- Exercise aim: Please switch every "scientific name" in the items below to "species", and return all the lines otherwise unchanged.
## Start Extracted material
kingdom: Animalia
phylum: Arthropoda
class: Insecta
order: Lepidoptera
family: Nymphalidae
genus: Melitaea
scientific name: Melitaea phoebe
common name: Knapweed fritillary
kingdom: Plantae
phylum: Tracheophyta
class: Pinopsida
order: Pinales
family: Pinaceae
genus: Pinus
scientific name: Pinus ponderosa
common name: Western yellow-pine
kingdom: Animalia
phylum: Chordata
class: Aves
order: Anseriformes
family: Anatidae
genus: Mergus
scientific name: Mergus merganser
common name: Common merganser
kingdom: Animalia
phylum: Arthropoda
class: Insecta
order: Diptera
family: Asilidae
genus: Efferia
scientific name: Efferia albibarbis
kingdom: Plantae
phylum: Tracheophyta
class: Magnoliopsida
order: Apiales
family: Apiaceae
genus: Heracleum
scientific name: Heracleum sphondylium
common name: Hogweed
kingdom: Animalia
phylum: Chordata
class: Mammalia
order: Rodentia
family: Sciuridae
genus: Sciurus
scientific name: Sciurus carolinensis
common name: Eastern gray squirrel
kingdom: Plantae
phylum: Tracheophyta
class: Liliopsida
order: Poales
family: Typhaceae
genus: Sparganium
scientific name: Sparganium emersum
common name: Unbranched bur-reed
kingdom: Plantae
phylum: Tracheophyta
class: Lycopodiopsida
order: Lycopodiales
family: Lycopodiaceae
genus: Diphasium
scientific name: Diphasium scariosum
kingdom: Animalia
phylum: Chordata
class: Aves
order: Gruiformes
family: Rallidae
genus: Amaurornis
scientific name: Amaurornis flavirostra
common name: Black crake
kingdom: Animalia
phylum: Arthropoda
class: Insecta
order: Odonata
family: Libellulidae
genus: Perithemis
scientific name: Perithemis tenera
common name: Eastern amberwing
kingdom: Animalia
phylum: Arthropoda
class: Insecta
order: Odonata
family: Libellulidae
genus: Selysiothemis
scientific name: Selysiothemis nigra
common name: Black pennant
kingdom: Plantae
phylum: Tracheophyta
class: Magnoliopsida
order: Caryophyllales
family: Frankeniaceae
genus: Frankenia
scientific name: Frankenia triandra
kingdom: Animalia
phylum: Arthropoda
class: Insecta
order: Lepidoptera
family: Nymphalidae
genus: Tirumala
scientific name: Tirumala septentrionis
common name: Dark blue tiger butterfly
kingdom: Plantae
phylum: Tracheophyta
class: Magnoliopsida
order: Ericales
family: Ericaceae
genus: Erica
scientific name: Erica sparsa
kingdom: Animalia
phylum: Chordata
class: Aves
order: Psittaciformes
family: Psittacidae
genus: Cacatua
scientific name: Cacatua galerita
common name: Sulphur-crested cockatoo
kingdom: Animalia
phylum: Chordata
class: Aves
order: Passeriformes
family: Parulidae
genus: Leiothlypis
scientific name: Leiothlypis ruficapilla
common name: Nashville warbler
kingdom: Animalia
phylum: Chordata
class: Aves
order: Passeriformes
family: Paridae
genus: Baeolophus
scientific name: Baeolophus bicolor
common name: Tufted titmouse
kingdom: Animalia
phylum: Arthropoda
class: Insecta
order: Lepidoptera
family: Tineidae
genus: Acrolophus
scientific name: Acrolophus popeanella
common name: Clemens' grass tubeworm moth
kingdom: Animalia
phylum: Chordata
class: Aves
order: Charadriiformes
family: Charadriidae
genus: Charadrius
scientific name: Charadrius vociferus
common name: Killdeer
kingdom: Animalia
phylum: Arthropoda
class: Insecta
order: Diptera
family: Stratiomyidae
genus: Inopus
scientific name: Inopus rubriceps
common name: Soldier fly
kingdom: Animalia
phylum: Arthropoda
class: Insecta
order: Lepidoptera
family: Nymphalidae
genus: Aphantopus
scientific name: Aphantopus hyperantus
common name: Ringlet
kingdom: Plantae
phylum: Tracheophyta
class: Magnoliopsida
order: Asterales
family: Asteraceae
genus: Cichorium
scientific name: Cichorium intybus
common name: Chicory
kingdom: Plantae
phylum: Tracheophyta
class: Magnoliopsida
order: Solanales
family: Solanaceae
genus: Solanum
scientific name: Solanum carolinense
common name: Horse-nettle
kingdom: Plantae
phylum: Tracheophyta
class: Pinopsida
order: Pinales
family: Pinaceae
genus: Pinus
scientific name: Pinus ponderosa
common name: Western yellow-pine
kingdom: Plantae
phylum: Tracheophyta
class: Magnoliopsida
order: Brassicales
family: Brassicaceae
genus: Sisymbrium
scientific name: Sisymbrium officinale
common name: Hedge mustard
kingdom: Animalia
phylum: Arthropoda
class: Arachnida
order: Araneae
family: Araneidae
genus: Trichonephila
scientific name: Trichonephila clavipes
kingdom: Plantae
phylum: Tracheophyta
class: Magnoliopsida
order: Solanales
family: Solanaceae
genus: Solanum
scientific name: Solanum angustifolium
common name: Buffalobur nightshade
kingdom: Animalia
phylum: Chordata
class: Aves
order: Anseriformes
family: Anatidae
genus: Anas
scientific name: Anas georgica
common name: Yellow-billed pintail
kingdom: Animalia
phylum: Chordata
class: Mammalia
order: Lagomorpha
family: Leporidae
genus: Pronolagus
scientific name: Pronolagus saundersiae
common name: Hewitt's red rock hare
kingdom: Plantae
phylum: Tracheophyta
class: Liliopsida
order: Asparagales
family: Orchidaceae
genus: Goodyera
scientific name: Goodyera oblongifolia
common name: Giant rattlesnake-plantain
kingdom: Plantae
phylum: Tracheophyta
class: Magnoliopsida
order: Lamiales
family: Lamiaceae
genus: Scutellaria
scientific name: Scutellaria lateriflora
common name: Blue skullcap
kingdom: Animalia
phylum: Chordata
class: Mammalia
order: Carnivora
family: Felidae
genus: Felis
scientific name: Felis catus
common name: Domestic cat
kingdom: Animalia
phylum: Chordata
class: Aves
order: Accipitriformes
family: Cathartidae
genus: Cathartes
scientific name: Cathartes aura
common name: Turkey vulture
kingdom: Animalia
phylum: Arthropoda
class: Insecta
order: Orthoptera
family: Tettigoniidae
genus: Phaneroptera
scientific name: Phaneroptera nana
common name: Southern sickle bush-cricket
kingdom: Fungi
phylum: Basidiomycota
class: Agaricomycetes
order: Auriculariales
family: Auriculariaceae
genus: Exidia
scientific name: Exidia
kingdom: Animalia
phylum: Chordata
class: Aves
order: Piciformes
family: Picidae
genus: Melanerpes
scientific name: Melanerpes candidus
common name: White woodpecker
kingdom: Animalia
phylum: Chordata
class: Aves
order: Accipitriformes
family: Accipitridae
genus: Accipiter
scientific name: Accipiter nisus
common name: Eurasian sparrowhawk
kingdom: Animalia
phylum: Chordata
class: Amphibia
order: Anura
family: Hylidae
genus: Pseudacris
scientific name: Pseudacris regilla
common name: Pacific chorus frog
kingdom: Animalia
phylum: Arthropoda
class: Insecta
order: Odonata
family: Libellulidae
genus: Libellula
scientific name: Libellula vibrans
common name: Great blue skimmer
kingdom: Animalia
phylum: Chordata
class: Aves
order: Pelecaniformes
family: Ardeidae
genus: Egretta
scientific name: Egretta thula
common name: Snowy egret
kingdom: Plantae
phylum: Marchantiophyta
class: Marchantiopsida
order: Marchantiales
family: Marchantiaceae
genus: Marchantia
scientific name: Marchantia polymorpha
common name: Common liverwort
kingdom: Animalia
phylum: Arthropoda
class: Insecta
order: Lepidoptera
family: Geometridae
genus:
## End Extracted material
- Result of the task:
kingdom: Animalia
phylum: Arthropoda
class: Insecta
order: Lepidoptera
family: Nymphalidae
genus: Melitaea
species: Melitaea phoebe
common name: Knapweed fritillary
kingdom: Plantae
phylum: Tracheophyta
class: Pinopsida
order: Pinales
family: Pinaceae
genus: Pinus
species: Pinus ponderosa
common name: Western yellow-pine
kingdom: Animalia
phylum: Chordata
class: Aves
order: Anseriformes
family: Anatidae
genus: Mergus
species: Mergus merganser
common name: Common merganser
kingdom: Animalia
phylum: Arthropoda
class: Insecta
order: Diptera
family: Asilidae
genus: Efferia
species: Efferia albibarbis
kingdom: Plantae
phylum: Tracheophyta
class: Magnoliopsida
order: Apiales
family: Apiaceae
genus: Heracleum
species: Heracleum sphondylium
common name: Hogweed
kingdom: Animalia
phylum: Chordata
class: Mammalia
order: Rodentia
family: Sciuridae
genus: Sciurus
species: Sciurus carolinensis
common name: Eastern gray squirrel
kingdom: Plantae
phylum: Tracheophyta
class: Liliopsida
order: Poales
family: Typhaceae
genus: Sparganium
species: Sparganium emersum
common name: Unbranched bur-reed
kingdom: Plantae
phylum: Tracheophyta
class: Lycopodiopsida
order: Lycopodiales
family: Lycopodiaceae
genus: Diphasium
species: Diphasium scariosum
kingdom: Animalia
phylum: Chordata
class: Aves
order: Gruiformes
family: Rallidae
genus: Amaurornis
species: Amaurornis flavirostra
common name: Black crake
kingdom: Animalia
phylum: Arthropoda
class: Insecta
order: Odonata
family: Libellulidae
genus: Perithemis
species: Perithemis tenera
common name: Eastern amberwing
kingdom: Animalia
phylum: Arthropoda
class: Insecta
order: Odonata
family: Libellulidae
genus: Selysiothemis
species: Selysiothemis nigra
common name: Black pennant
kingdom: Plantae
phylum: Tracheophyta
class: Magnoliopsida
order: Caryophyllales
family: Frankeniaceae
genus: Frankenia
species: Frankenia triandra
kingdom: Animalia
phylum: Arthropoda
class: Insecta
order: Lepidoptera
family: Nymphalidae
genus: Tirumala
species: Tirumala septentrionis
common name: Dark blue tiger butterfly
kingdom: Plantae
phylum: Tracheophyta
class: Magnoliopsida
order: Ericales
family: Ericaceae
genus: Erica
species: Erica sparsa
kingdom: Animalia
phylum: Chordata
class: Aves
order: Psittaciformes
family: Psittacidae
genus: Cacatua
species: Cacatua galerita
common name: Sulphur-crested cockatoo
kingdom: Animalia
phylum: Chordata
class: Aves
order: Passeriformes
family: Parulidae
genus: Leiothlypis
species: Leiothlypis ruficapilla
common name: Nashville warbler
kingdom: Animalia
phylum: Chordata
class: Aves
order: Passeriformes
family: Paridae
genus: Baeolophus
species: Baeolophus bicolor
common name: Tufted titmouse
kingdom: Animalia
phylum: Arthropoda
class: Insecta
order: Lepidoptera
family: Tineidae
genus: Acrolophus
species: Acrolophus popeanella
common name: Clemens' grass tubeworm moth
kingdom: Animalia
phylum: Chordata
class: Aves
order: Charadriiformes
family: Charadriidae
genus: Charadrius
species: Charadrius vociferus
common name: Killdeer
kingdom: Animalia
phylum: Arthropoda
class: Insecta
order: Diptera
family: Stratiomyidae
genus: Inopus
species: Inopus rubriceps
common name: Soldier fly
kingdom: Animalia
phylum: Arthropoda
class: Insecta
order: Lepidoptera
family: Nymphalidae
genus: Aphantopus
species: Aphantopus hyperantus
common name: Ringlet
kingdom: Plantae
phylum: Tracheophyta
class: Magnoliopsida
order: Asterales
family: Asteraceae
genus: Cichorium
species: Cichorium intybus
common name: Chicory
kingdom: Plantae
phylum: Tracheophyta
class: Magnoliopsida
order: Solanales
family: Solanaceae
genus: Solanum
species: Solanum carolinense
common name: Horse-nettle
kingdom: Plantae
phylum: Tracheophyta
class: Pinopsida
order: Pinales
family: Pinaceae
genus: Pinus
species: Pinus ponderosa
common name: Western yellow-pine
kingdom: Plantae
phylum: Tracheophyta
class: Magnoliopsida
order: Brassicales
family: Brassicaceae
genus: Sisymbrium
species: Sisymbrium officinale
common name: Hedge mustard
kingdom: Animalia
phylum: Arthropoda
class: Arachnida
order: Araneae
family: Araneidae
genus: Trichonephila
species: Trichonephila clavipes
kingdom: Plantae
phylum: Tracheophyta
class: Magnoliopsida
order: Solanales
family: Solanaceae
genus: Solanum
species: Solanum angustifolium
common name: Buffalobur nightshade
kingdom: Animalia
phylum: Chordata
class: Aves
order: Anseriformes
family: Anatidae
genus: Anas
species: Anas georgica
common name: Yellow-billed pintail
kingdom: Animalia
phylum: Chordata
class: Mammalia
order: Lagomorpha
family: Leporidae
genus: Pronolagus
species: Pronolagus saundersiae
common name: Hewitt's red rock hare
kingdom: Plantae
phylum: Tracheophyta
class: Liliopsida
order: Asparagales
family: Orchidaceae
genus: Goodyera
species: Goodyera oblongifolia
common name: Giant rattlesnake-plantain
kingdom: Plantae
phylum: Tracheophyta
class: Magnoliopsida
order: Lamiales
family: Lamiaceae
genus: Scutellaria
species: Scutellaria lateriflora
common name: Blue skullcap
kingdom: Animalia
phylum: Chordata
class: Mammalia
order: Carnivora
family: Felidae
genus: Felis
species: Felis catus
common name: Domestic cat
kingdom: Animalia
phylum: Chordata
class: Aves
order: Accipitriformes
family: Cathartidae
genus: Cathartes
species: Cathartes aura
common name: Turkey vulture
kingdom: Animalia
phylum: Arthropoda
class: Insecta
order: Orthoptera
family: Tettigoniidae
genus: Phaneroptera
species: Phaneroptera nana
common name: Southern sickle bush-cricket
kingdom: Fungi
phylum: Basidiomycota
class: Agaricomycetes
order: Auriculariales
family: Auriculariaceae
genus: Exidia
species: Exidia
kingdom: Animalia
phylum: Chordata
class: Aves
order: Piciformes
family: Picidae
genus: Melanerpes
species: Melanerpes candidus
common name: White woodpecker
kingdom: Animalia
phylum: Chordata
class: Aves
order: Accipitriformes
family: Accipitridae
genus: Accipiter
species: Accipiter nisus
common name: Eurasian sparrowhawk
kingdom: Animalia
phylum: Chordata
class: Amphibia
order: Anura
family: Hylidae
genus: Pseudacris
species: Pseudacris regilla
common name: Pacific chorus frog
kingdom: Animalia
phylum: Arthropoda
class: Insecta
order: Odonata
family: Libellulidae
genus: Libellula
species: Libellula vibrans
common name: Great blue skimmer
kingdom: Animalia
phylum: Chordata
class: Aves
order: Pelecaniformes
family: Ardeidae
genus: Egretta
species: Egretta thula
common name: Snowy egret
kingdom: Plantae
phylum: Marchantiophyta
class: Marchantiopsida
order: Marchantiales
family: Marchantiaceae
genus: Marchantia
species: Marchantia polymorpha
common name: Common liverwort
kingdom: Animalia
phylum: Arthropoda
class: Insecta
order: Lepidoptera
family: Geometridae
genus:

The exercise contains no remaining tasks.